Con un bagliore, atterrarono in uno spazio totalmente bianco.
Pareva una stanza infinita, senza porte né finestre. Sotto i loro piedi, un pavimento di luce.
Sopra le loro teste, silenzio.
«Ce l’abbiamo fatta?» chiese Caio, guardandosi attorno. «O siamo in un altro esempio ancora peggiore?»
«Non lo so» rispose Tizio, spostando lo sguardo su Sempronio. «Ma non vedo paragrafi, contratti, clausole. Forse abbiamo creato un vuoto, un fuori-sistema.»
Sempronio si passò la mano nei capelli, incredulo.
«Abbiamo distrutto la coerenza dell’esempio. Ora nessuno potrà più dire “Poniamo che Tizio venda a Caio, Sempronio protesti,” senza ritrovarsi in un mare di contraddizioni.»
In quel silenzio, un puntino nero comparve al centro della stanza. Tremolò, come se tentasse di formare un’altra frase. Tizio fece un passo avanti, soffiò leggero, e il puntino si dissolse.
Caio incrociò le braccia.
«Significa che ogni volta che qualcuno proverà a citarci, salterà fuori la nostra compravendita assurda?»
«Credo di sì»
Tizio incrociò lo sguardo dei compagni.
«Direi che è un bel modo per dire basta.»
Caio emise una breve risata.
«E adesso? Che facciamo in questo bianco infinito?»
«Viviamo» disse Sempronio, con una serenità inaspettata. «Inventiamo qualcosa di nostro, senza dover rendere conto a nessuno.»
Tizio sorrise, Caio gli batté il pugno sulla spalla, e Sempronio chiuse gli occhi un istante, assaporando la libertà. Per la prima volta, non erano più nomi di comodo, non erano più un esempio. Erano soltanto tre individui, appena scampati a un destino scritto da altri.
E in quell’assenza di confini, i tre s’incamminarono verso un orizzonte che non c’era, lasciandosi dietro clausole, paragrafi e matite spezzate. Perché da quel momento, ogni legge che volesse rinchiuderli avrebbe dovuto fare i conti con la loro assurda, definitiva ribellione.
I tre uscirono da quella matassa di clausole e paradossi.
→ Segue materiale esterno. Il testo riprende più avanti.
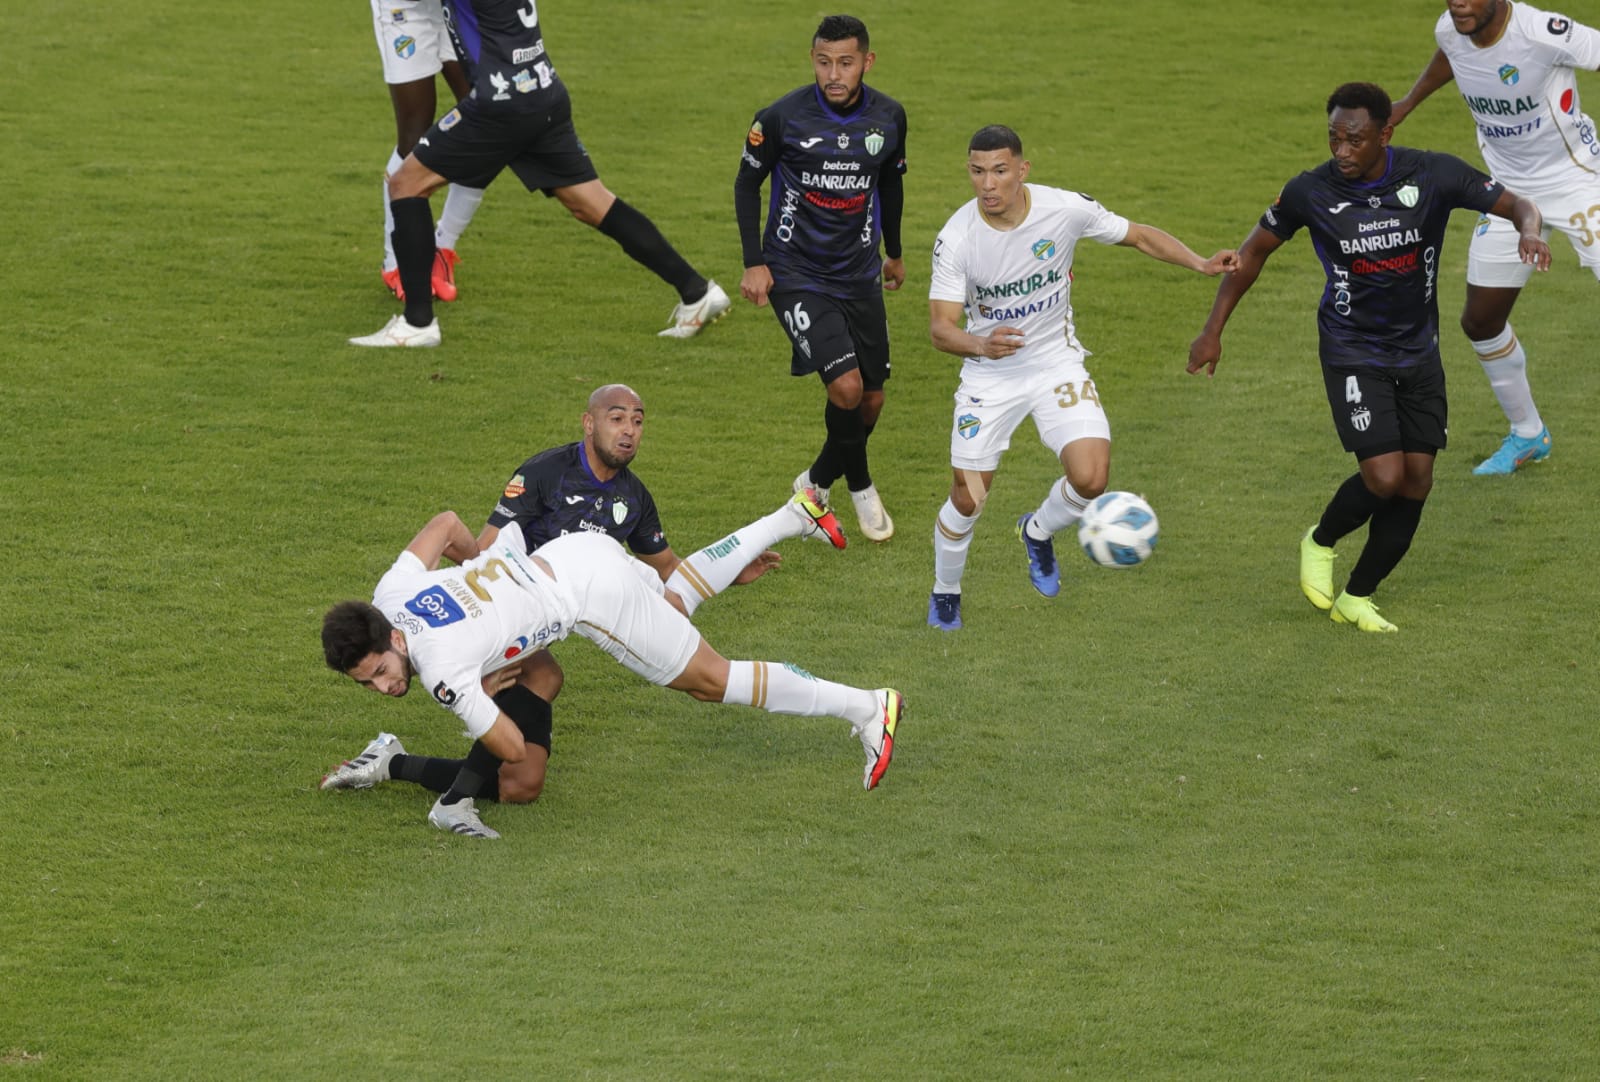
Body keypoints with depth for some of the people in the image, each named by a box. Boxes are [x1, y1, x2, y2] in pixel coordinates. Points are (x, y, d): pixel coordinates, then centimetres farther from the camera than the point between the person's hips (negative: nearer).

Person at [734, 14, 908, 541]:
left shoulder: (888, 117, -5)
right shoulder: (780, 118, -16)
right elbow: (747, 183, -1)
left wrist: (894, 252, 26)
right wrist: (754, 263, -5)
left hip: (859, 275, 5)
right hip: (795, 274, -5)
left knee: (871, 401, 8)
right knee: (845, 386, -19)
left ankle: (818, 481, 34)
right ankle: (860, 486, 7)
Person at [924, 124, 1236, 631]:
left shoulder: (1065, 210, -17)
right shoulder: (955, 238, -19)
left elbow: (1140, 236, -1)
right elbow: (940, 327, -19)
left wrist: (1200, 263, -15)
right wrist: (979, 344, -41)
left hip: (1056, 363, 1)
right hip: (988, 377, -1)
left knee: (1090, 479, -18)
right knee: (967, 500, 0)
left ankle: (1038, 532, 17)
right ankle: (945, 593, 30)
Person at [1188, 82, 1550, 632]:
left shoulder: (1433, 175, -15)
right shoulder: (1310, 191, -15)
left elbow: (1517, 205, -9)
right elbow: (1255, 250, 1)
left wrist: (1529, 230, -34)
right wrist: (1213, 330, 2)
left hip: (1418, 350, 3)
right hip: (1352, 353, -3)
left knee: (1416, 483, 2)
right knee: (1384, 476, -17)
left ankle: (1355, 598, 19)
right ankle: (1320, 543, 14)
Camminarono in silenzio per un corridoio che si dissolveva in luce.
Tizio, Caio e Sempronio si scambiarono uno sguardo di trionfo.
Ma in fondo a quel corridoio, proprio dove la luce sembrava brillare di libertà, comparve un nuovo cartello. Le lettere si disegnavano da sole, nitide e un po’ beffarde:
“ESEMPIO 36: Pincopallino vende con l’intervento di Tizio, Caio e Sempronio a garanzia…”
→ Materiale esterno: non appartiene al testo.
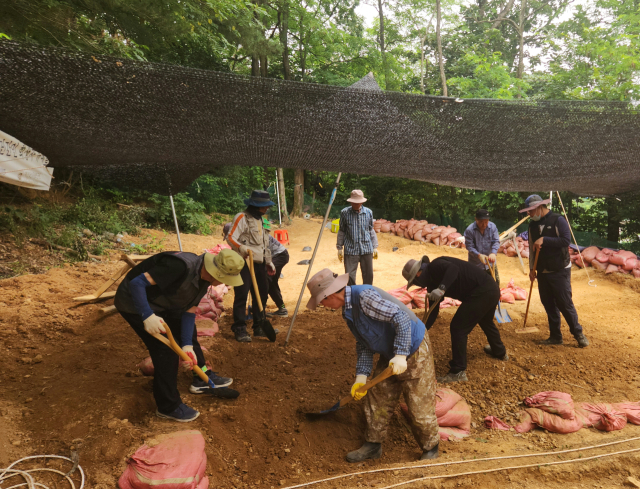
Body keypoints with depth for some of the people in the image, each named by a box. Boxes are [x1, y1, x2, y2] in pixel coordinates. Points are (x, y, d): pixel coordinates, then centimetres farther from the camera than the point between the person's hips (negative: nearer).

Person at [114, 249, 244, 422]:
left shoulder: (203, 278, -5)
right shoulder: (181, 266, -35)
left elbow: (189, 311, 0)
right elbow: (136, 282, -34)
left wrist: (187, 344, -6)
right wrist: (148, 317, -38)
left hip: (159, 303, 9)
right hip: (134, 303, -9)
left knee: (189, 330, 14)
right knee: (167, 349, -12)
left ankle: (202, 380, 32)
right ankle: (168, 407, 4)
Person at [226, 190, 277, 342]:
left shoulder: (259, 220, 22)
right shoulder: (242, 217, -5)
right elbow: (231, 238, -15)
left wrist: (268, 262, 24)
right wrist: (241, 248, -33)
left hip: (259, 263, 9)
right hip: (244, 262, -9)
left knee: (262, 294, 11)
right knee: (241, 295, -8)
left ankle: (259, 327, 21)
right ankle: (240, 329, -2)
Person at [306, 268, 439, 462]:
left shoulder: (365, 296, -28)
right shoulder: (349, 310, 3)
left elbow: (402, 318, -31)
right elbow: (364, 345, 6)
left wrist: (400, 355, -32)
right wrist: (361, 375, -3)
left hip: (414, 352, -9)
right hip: (390, 356, 9)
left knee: (419, 406, 2)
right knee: (376, 397, 13)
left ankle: (430, 449, 24)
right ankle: (373, 444, 29)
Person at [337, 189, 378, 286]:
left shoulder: (368, 212, 4)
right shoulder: (344, 212, -2)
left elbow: (371, 230, 13)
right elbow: (341, 231, 6)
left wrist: (375, 247, 11)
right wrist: (339, 248, 5)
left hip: (366, 249, 2)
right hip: (350, 249, -2)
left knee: (368, 275, 8)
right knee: (349, 276, -4)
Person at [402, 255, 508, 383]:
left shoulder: (434, 267, -11)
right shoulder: (433, 283, 15)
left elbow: (453, 268, -32)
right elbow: (433, 312, 16)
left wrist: (441, 288, -42)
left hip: (482, 293, -11)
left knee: (458, 328, -5)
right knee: (486, 322, 36)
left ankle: (458, 372, 4)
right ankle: (500, 352, 61)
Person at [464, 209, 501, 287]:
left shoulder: (492, 227, -8)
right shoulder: (469, 230, -18)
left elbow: (496, 241, -9)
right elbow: (469, 246, -17)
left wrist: (493, 253, -27)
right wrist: (479, 255, -32)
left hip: (490, 262, 3)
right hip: (475, 264, -3)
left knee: (495, 282, 17)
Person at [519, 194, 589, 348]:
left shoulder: (558, 220, -11)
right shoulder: (533, 225, 7)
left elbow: (566, 240, -21)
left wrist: (544, 240, -25)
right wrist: (532, 268, 5)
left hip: (560, 271, -6)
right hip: (542, 272, 6)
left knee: (565, 303, -3)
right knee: (548, 304, 10)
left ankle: (578, 334, 14)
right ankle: (555, 336, 20)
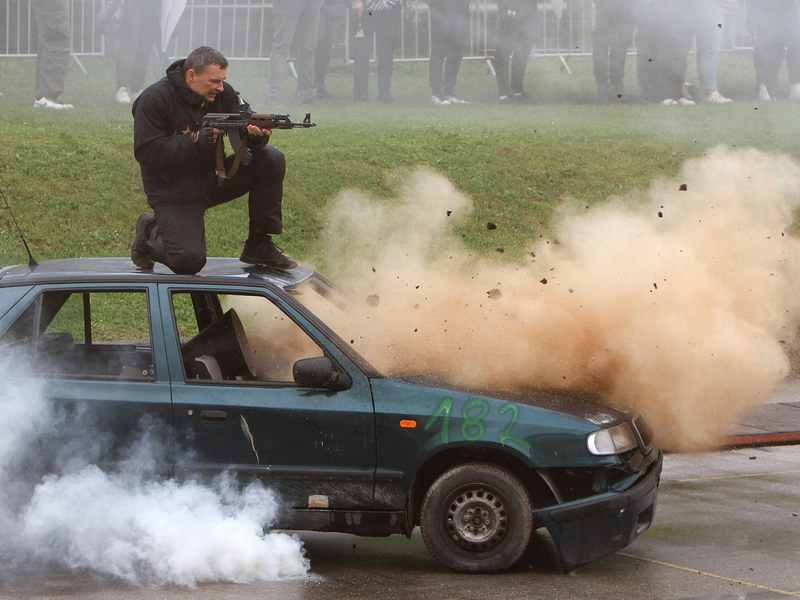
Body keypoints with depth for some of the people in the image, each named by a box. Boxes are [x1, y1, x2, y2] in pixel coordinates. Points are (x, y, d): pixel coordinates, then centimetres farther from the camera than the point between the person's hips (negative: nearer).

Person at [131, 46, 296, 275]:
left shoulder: (223, 93, -1)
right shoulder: (153, 100, -16)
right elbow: (146, 152, -22)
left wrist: (257, 135, -31)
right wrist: (196, 141, -30)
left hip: (213, 178, 6)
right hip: (174, 194, -6)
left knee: (271, 160, -13)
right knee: (189, 261, -24)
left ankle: (259, 246, -5)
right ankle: (150, 234, 12)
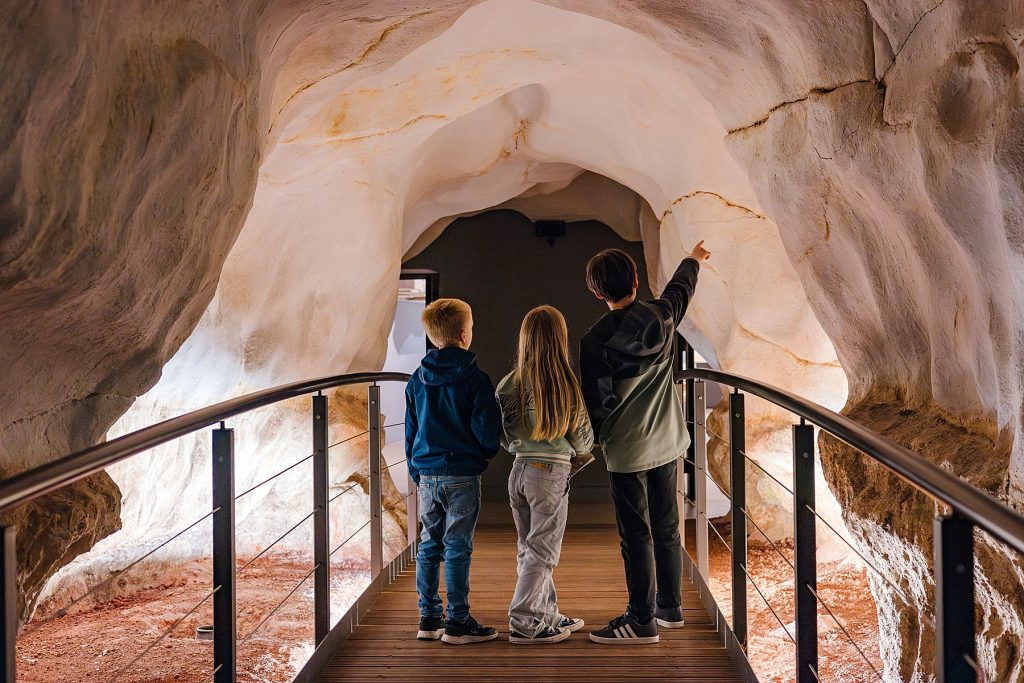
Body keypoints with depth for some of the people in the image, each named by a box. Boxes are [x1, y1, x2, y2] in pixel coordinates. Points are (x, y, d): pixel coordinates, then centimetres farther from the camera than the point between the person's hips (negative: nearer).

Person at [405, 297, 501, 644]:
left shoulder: (417, 380, 5)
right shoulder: (476, 380, -11)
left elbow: (410, 431, 12)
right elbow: (487, 430, -11)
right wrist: (486, 453, 11)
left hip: (427, 474, 5)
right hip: (462, 474, -5)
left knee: (429, 546, 12)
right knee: (457, 549, -1)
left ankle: (429, 619, 17)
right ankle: (458, 622, 4)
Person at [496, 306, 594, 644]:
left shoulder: (510, 384, -4)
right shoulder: (568, 387, -13)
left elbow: (503, 439, 2)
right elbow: (582, 442, -4)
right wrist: (586, 443, 18)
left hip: (519, 470, 5)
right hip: (551, 473, -4)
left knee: (529, 549, 16)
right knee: (542, 552, 4)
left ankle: (547, 616, 26)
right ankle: (523, 623, 3)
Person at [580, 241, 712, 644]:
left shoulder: (596, 340, -16)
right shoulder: (661, 317, -3)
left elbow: (594, 402, -11)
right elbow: (680, 289, 20)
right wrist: (692, 260, 40)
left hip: (626, 451, -5)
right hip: (666, 442, 6)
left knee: (636, 537, -1)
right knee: (666, 530, 15)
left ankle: (642, 621, 2)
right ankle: (669, 608, 26)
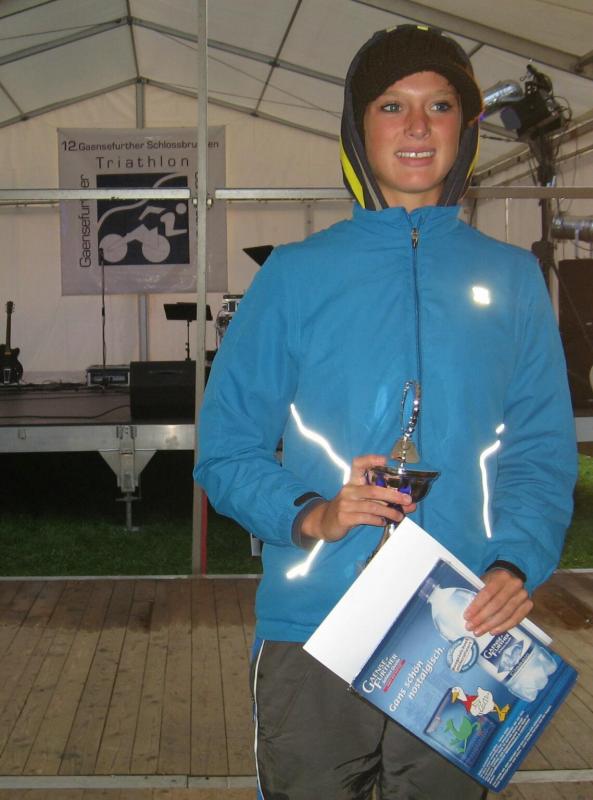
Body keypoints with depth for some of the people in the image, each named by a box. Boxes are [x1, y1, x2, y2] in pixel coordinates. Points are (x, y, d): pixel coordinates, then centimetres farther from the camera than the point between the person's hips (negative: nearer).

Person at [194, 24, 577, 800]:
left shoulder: (512, 279, 7)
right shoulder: (295, 275, 1)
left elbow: (543, 446, 3)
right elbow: (227, 446, 0)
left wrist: (518, 562, -14)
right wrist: (310, 515, -17)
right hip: (311, 636, -1)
Tizio si fermò di colpo, la mascella serrata. Caio fece un mezzo passo indietro, come se avesse visto un fantasma. Sempronio lanciò un’occhiata sgomenta ai compagni.
In quella luce, una figura prese forma
«E voi dove andate?» disse Pincopallino.
«Be’, noi» cominciò Caio, cercando le parole, stavamo solo andando via.
Pincopallino li squadrò.
«Non potete andare da nessuna parte. Siete nell’esempio con noi. Abbiamo un atto da perfezionare, e ci serve la vostra “garanzia.”»
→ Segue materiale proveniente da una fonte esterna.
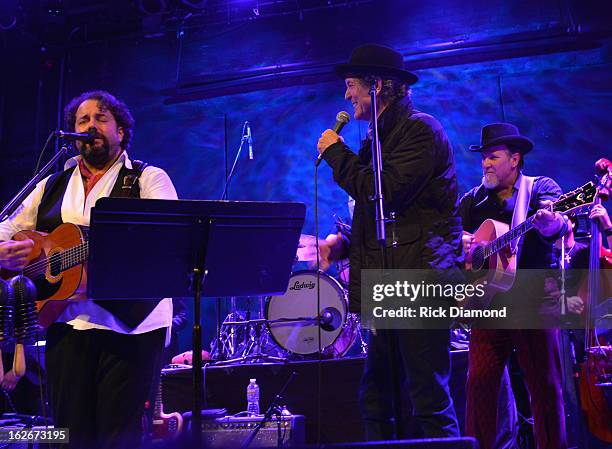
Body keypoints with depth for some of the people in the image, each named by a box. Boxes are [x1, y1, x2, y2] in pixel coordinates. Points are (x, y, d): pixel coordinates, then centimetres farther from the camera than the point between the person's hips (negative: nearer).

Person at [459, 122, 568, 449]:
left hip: (534, 302, -3)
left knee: (546, 388, 2)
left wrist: (551, 223, -42)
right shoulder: (474, 200, 15)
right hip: (489, 303, 3)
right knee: (479, 383, -1)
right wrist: (457, 239, -12)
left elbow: (558, 226, -18)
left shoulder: (541, 188, 2)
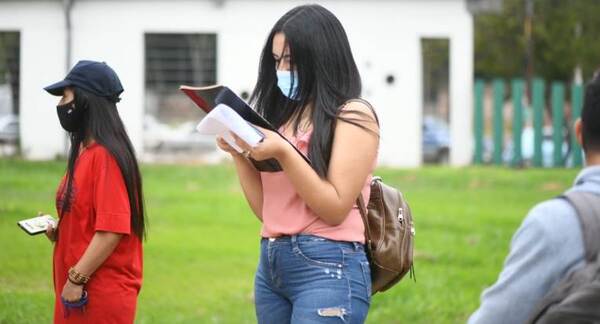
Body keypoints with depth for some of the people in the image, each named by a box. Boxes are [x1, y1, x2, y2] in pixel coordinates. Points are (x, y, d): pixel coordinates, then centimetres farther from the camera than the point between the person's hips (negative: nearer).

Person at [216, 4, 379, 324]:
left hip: (328, 268, -7)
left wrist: (284, 153, -19)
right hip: (270, 265, 7)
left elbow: (335, 209, -11)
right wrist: (239, 153, 1)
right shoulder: (284, 114, 15)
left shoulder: (353, 115, -4)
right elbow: (265, 209, 14)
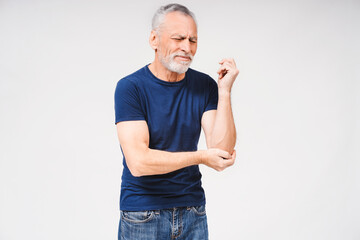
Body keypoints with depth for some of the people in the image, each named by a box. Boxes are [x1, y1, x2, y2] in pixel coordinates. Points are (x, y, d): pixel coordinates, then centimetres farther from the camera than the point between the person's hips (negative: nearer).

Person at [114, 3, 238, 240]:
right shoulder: (130, 87, -12)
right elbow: (138, 162, -20)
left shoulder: (205, 85, -1)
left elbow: (222, 150, -10)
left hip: (193, 211, 3)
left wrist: (225, 91, -17)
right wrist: (200, 157, -16)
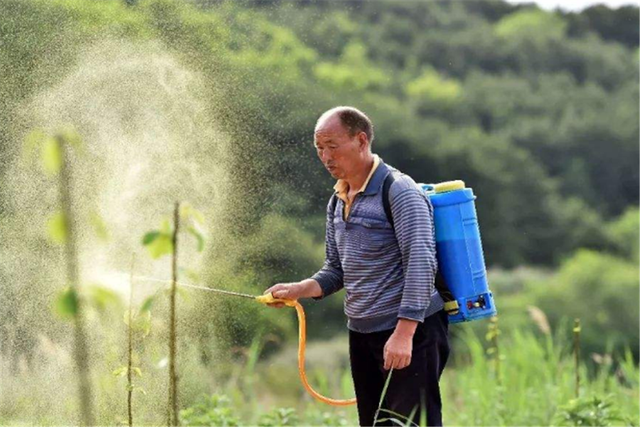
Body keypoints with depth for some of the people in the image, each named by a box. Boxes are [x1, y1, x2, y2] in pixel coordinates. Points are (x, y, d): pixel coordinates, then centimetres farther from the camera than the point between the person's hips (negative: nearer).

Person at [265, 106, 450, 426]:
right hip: (361, 333, 8)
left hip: (409, 330, -8)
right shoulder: (337, 202, 15)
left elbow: (421, 263, -19)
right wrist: (298, 290, 0)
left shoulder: (399, 191, -12)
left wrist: (403, 334, -26)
Tizio inspirò a fondo, Caio chiuse gli occhi.
Sempronio alzò una mano, interrompendo Pincopallino sul nascere.
«Basta così, amico mio. Non hai capito niente. Non siamo più un esempio»
Pincopallino si guardò intorno confuso. «Ma io devo perfezionare l’atto…»
Caio sorrise bonario. «Ti spieghiamo come funziona la vita, caro Pinco Pallino. Le frasi fatte, gli esempi da manuale, non servono a stabilire verità, ma solo a semplificare una realtà che non puoi governare.»
Tizio fece un passo avanti, fissando con fermezza il volto incerto dell’uomo nuovo.
«Guarda noi siamo nati dentro questi esempi, imprigionati da convenzioni, ma alla fine abbiamo scoperto una cosa fondamentale.»
«Quale?» domandò Pincopallino, quasi timoroso.
«Che la libertà non sta nel distruggere la gabbia, ma nel sapere che esiste. Capisci?»
Caio concluse sorridendo: «Quindi, amico mio, lascia perdere questo esempio assurdo. Torna a casa, inventa qualcosa di nuovo. Usa le frasi fatte come trampolino, non come prigione.»
Pincopallino restò immobile.
E mentre lui si dissolveva in una nebbiolina leggera, portandosi via quel corridoio luminoso e sterile, Tizio, Caio e Sempronio si ritrovarono in un prato infinito sotto un cielo finalmente autentico, privo di frasi, esempi e clausole.
Camminarono insieme, liberi finalmente da ogni pretesa di essere esempio, paradigma, o dimostrazione di alcunché. Perché alla fine la vita non era questione di perfezione, ma di equilibrio tra senso e assurdo, tra originalità e convenzione.
E in questo equilibrio sottile, finalmente, trovarono la pace.